“The number one problem people have with pollo a la brasa is that they don’t marinate the chicken for long enough,” explains Carta Brava owner Brian Morgado, busy in the kitchen prepping chicken for the rotisserie, fresh from a two-week trip to Peru.
Carta Brava’s chicken is prepped over a four-day period. That’s right, four days: two days in a bay leaf brine, and two days in a secret marinade, which includes beer, cumin, and red wine vinegar — all to pack a tender, juicy, and flavorful punch.
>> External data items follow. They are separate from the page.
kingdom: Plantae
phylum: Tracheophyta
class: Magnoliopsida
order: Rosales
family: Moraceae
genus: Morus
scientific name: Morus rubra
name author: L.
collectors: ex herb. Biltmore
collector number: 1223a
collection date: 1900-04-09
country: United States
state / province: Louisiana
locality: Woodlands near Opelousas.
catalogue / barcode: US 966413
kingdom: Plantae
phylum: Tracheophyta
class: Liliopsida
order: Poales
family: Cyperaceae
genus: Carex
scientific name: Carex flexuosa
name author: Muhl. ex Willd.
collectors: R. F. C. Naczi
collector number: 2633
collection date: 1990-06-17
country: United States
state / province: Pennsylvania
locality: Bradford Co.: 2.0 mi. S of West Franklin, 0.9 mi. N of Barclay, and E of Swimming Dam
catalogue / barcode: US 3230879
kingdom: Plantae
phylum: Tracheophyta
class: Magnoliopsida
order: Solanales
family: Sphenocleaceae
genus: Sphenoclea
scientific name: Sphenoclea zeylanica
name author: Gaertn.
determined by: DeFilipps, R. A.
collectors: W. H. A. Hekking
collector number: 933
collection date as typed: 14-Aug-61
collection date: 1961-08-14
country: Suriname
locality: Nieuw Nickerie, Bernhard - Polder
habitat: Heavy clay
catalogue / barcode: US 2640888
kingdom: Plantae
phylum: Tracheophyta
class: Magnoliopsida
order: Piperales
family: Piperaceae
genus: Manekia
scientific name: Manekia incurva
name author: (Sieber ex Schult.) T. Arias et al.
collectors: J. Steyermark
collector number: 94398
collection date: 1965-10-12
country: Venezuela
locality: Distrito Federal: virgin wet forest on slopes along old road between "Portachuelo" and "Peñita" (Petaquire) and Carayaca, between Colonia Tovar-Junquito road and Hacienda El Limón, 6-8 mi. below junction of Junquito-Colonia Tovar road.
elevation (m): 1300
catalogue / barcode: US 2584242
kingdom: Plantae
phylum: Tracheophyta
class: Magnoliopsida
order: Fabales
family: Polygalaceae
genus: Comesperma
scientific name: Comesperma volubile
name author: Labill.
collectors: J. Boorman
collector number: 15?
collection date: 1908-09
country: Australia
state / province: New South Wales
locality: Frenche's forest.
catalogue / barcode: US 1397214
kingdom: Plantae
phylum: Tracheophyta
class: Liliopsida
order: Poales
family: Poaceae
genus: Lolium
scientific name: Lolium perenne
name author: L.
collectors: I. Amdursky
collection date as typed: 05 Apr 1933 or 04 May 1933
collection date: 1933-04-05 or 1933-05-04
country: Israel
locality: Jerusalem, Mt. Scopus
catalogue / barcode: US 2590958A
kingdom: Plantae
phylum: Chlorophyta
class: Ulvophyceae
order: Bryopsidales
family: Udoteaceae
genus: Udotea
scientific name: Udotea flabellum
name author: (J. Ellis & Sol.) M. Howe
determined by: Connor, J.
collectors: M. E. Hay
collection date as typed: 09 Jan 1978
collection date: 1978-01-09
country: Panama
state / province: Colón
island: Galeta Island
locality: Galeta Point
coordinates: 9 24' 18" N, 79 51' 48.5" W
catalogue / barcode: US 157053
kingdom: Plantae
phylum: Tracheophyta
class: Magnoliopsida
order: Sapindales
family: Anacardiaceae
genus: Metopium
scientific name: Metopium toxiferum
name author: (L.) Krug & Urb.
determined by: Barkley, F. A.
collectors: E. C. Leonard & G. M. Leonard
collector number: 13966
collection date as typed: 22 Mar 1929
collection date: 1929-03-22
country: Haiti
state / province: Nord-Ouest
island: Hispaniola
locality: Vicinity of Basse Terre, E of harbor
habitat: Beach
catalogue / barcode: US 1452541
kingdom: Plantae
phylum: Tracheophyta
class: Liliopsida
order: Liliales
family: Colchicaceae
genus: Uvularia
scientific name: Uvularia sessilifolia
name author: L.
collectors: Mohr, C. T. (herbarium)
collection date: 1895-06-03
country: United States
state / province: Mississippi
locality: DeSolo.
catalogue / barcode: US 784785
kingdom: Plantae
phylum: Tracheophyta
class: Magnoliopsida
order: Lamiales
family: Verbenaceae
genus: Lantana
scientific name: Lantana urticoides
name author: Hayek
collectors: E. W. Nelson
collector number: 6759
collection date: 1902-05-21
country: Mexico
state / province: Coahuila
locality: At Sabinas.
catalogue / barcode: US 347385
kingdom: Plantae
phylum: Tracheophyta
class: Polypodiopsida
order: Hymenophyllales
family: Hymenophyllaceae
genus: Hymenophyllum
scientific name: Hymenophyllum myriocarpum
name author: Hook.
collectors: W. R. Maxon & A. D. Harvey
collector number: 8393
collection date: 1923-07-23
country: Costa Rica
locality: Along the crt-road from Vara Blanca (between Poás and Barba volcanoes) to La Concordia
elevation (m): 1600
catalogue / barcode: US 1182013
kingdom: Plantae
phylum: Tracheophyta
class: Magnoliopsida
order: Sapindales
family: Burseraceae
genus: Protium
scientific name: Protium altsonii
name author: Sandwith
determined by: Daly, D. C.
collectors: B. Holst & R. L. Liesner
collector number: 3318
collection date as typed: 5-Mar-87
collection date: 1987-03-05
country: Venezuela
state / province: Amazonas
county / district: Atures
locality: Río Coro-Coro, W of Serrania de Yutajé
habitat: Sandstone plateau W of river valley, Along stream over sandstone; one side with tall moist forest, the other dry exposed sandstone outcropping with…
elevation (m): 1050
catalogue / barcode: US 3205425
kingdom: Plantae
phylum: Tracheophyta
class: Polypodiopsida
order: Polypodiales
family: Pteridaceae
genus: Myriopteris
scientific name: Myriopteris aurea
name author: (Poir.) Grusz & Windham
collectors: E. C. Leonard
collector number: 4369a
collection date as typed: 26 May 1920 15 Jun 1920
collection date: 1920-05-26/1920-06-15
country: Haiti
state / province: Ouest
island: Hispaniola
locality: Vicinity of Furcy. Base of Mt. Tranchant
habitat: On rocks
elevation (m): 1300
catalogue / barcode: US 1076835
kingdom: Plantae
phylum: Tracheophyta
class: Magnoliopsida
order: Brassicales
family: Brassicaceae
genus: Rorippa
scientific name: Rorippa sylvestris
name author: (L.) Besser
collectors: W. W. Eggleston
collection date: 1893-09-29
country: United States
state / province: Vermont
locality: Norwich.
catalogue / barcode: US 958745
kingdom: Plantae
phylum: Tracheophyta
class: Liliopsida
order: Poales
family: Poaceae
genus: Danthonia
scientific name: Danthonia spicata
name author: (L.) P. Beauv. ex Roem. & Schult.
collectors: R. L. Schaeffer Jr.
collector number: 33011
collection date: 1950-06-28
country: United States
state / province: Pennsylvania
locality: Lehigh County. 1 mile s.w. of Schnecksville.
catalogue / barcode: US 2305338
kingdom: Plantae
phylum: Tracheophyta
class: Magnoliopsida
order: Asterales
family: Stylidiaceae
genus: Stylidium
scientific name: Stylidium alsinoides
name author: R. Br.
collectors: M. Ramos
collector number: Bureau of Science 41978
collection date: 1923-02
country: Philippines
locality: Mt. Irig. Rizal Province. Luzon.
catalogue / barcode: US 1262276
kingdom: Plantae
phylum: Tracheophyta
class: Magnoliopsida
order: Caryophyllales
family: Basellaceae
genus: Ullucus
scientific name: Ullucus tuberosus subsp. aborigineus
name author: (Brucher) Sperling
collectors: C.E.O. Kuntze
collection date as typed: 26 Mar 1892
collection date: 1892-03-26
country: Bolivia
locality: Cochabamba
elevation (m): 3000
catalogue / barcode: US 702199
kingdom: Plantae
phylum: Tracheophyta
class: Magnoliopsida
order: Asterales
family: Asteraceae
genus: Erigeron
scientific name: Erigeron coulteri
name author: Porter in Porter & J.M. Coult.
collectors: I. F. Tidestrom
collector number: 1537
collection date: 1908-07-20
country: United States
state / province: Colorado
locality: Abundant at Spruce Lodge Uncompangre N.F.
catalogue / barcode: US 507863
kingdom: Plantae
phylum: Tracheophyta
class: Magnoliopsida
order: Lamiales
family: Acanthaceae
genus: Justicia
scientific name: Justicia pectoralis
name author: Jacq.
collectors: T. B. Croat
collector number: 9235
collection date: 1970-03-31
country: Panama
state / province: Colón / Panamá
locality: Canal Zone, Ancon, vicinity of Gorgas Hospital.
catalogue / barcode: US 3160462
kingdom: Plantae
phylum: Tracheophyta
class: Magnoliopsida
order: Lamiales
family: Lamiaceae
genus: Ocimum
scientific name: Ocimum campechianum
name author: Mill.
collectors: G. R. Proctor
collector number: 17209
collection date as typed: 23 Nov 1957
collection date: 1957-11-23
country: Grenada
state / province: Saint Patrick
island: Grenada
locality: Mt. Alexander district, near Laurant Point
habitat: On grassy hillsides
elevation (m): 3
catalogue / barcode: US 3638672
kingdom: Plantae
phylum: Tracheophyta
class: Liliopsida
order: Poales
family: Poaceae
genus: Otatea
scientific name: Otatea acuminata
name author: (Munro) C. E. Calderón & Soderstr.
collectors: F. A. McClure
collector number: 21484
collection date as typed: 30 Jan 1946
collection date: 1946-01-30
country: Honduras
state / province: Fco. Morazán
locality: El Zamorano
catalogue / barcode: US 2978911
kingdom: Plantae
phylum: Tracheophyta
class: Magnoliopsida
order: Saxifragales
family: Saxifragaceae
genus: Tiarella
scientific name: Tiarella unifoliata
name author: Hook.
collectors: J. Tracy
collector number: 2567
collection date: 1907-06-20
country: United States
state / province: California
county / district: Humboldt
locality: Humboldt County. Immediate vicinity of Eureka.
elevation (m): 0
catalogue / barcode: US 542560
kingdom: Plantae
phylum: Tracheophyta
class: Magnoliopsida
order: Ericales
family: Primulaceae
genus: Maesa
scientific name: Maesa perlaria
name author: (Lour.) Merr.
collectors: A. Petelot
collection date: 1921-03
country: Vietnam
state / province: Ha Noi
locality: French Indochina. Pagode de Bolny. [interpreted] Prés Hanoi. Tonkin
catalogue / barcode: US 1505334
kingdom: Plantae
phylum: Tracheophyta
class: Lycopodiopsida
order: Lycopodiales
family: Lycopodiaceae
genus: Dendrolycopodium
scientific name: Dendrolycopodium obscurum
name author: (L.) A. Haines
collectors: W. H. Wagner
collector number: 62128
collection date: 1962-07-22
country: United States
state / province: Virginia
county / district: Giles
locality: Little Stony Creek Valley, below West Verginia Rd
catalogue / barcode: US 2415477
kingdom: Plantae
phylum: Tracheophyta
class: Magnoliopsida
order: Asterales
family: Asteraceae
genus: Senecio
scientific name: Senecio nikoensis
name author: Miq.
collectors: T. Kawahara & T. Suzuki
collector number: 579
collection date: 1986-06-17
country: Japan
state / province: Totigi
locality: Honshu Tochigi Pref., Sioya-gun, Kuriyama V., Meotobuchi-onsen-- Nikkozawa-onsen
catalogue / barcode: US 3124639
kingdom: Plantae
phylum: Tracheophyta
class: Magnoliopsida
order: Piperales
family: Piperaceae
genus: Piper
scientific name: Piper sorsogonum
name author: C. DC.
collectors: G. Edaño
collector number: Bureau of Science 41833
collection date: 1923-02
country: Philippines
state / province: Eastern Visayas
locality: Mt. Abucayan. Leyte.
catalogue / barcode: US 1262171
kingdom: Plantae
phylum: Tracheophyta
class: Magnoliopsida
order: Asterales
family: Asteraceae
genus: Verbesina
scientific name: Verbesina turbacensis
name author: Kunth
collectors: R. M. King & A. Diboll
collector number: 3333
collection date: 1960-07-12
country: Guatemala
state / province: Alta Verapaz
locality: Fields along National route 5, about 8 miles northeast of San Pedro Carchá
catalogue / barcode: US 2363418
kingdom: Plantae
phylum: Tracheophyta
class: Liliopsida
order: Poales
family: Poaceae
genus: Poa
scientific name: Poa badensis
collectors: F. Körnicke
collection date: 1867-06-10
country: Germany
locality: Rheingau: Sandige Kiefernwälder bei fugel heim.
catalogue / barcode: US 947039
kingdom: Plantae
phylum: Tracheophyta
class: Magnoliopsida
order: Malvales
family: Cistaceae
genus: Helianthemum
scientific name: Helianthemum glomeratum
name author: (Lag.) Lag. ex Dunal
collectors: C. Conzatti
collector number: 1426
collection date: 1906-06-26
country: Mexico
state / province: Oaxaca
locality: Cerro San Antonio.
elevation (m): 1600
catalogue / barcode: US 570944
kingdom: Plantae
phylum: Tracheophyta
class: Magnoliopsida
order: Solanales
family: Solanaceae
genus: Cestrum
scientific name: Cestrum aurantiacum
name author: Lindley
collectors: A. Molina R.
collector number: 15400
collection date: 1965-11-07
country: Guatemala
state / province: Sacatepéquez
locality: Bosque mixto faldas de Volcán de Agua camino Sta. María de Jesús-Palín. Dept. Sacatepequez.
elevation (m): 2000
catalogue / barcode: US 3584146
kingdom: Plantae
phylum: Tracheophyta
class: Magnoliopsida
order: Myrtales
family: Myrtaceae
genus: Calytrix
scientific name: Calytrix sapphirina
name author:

Morgado also places a bay leaf in the carcass for more aromatics as it turns in 165-degree°F heat for about 90 minutes.
Sometimes, smoke chips are used to add just a little more flavor. “It really does make it go a long way,” Morgado says.
After marinating for two days in a secret recipe, the chicken is ready for the rotisserie oven.
According to Morgado, pollo a la brasa started some time in the 1970s in the seaside city of Callao, Peru, where his family is from. Initially, chicken was usually fried, and rotisseries offered a healthier, leaner option to enjoy the protein with the typical fries and salad accompaniments. The machines also inspired chefs to put their personal touches to seasonings, as juices and more are trapped in the meat as it cooks. “Each restaurant has it’s own unique variation of a marinade,” Morgado adds.
Carta Brava is now two years old, and another popular item on the menu is saltado (which translates to “jumping”), a stir-fry dish using the high heat of a wok, drawing from Peru’s Japanese culinary influences, which includes the use of soy sauce. The slightly charred meat, tomatoes, and onions are usually served over fries, which soak up all those smoky juices. Also, Carta Brava is the only Peruvian spot in the city that has a wok burner.